The UK-led bid to break the world land speed record is under threat once more.
Ian Warhurst, who owns the Bloodhound car that’s been built to go beyond 800mph (1,290km/h), says new money must come into the project this month or it will be wound up.
Bloodhound clocked 628mph (1,010km/h) in trials last year while powered only by a jet engine.
With the addition of a rocket, the vehicle should easily beat the existing world record of 763mph (1,228km/h).
That won’t happen, though, says the Yorkshire businessman, unless the financing is there to support it.
Mr Warhurst rescued Bloodhound from administration at the end of 2018 but said at the time he would only fund the rescue. It would then require other individuals or corporates to come in with the funds to finish the job. He thinks about £8m should do it.
“We’ve shown what this car can do and there’s been huge support for it. But although I’ve had lots of conversations with people who are interested in taking it on, we haven’t yet been able to get the money on the table,” the automotive engineer told BBC News.
“We really need to do that in the next month because of the timescales we’re operating to.”
The £8m would cover the last elements of the rocket’s development and the work needed to prepare and run the car on its bespoke race track on Hakskeen Pan, a dried out lakebed in South Africa’s Kalahari Desert.
The aim is to try to break the land speed record during the pan’s dry, cool months from July to August 2021. But that means kickstarting the final push no later than June this year.
“I reckon there’s about a year’s worth of work to get the car ready, so we need to get going in the next few months,” Mr Warhurst explained. “After we came back from South Africa at the end of last year, we let team members take up other contracts. But we need now to give them certainty if we’re to ask them to come back.”
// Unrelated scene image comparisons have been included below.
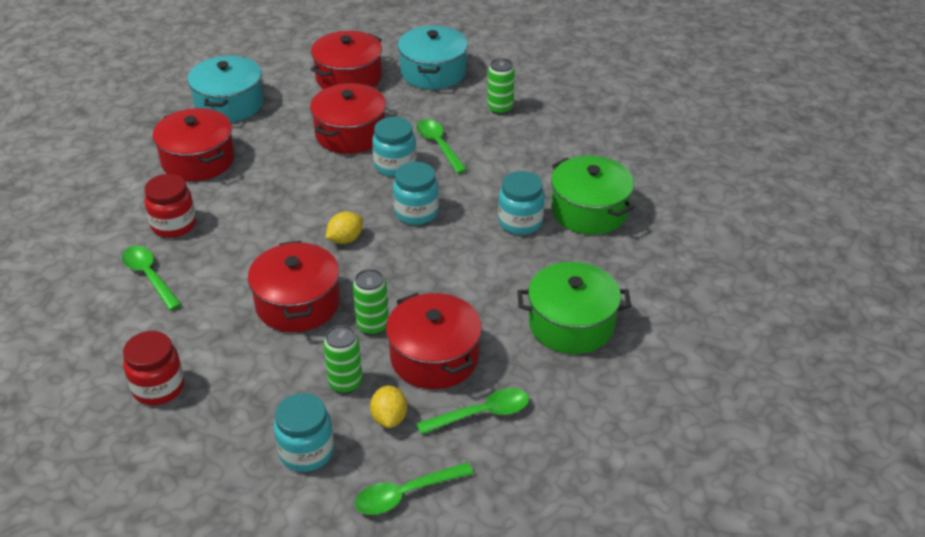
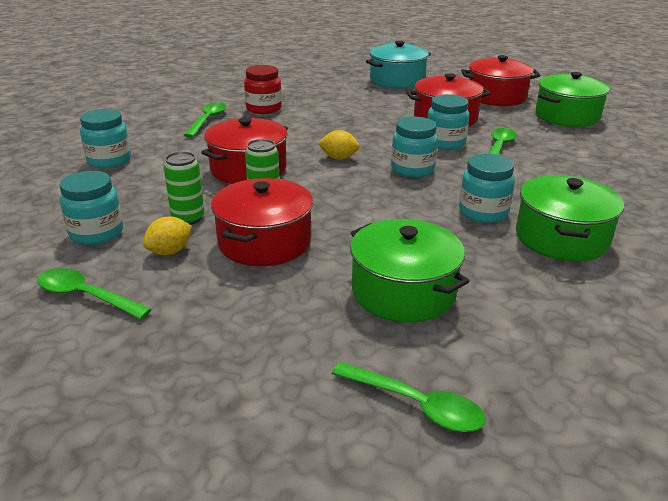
camera: 50 degrees right, 10 degrees down
red jar [123,331,184,405] -> turquoise jar [80,109,131,169]
red pot [153,108,235,182] -> none
turquoise pot [398,26,468,89] -> green pot [535,72,610,127]
green spoon [416,388,529,435] -> green spoon moved to [332,362,486,432]
green can [487,58,515,115] -> none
The businessman said the general public’s interest in the Gloucestershire-based project had been immense. Independent analysis of the media coverage showed any sponsors involved in the South African trials could have received a 14:1 return on their investment, he claimed.
The privately funded Bloodhound project was launched in 2008 by then science minister and car racer Lord Paul Drayson as a “vehicle” to get schoolchildren engaged in science, technology, engineering and mathematics (STEM) subjects.
An education charity has been operating in tandem with the development programme, using model rocket cars to teach fundamental concepts such as Newtonian laws.
Bloodhound was designed to run with a Eurofighter-Typhoon EJ200 jet engine in unison with a rocket.
Rolls-Royce supplies the turbofan and the Norwegian aerospace company Nammo is poised to provide the booster.
The speeds Bloodhound achieved last year using just the EJ200 power unit put it in a select group of only eight cars to run faster than 600mph – Sonic 1, Blue Flame, Thrust2, Budweiser Rocket, Sonic Arrow, Aussie Invader III, and Thrust SSC.
It is Thrust SSC which set the existing land speed record in 1997. Its driver was Andy Green. The former RAF pilot is also the driver in Bloodhound.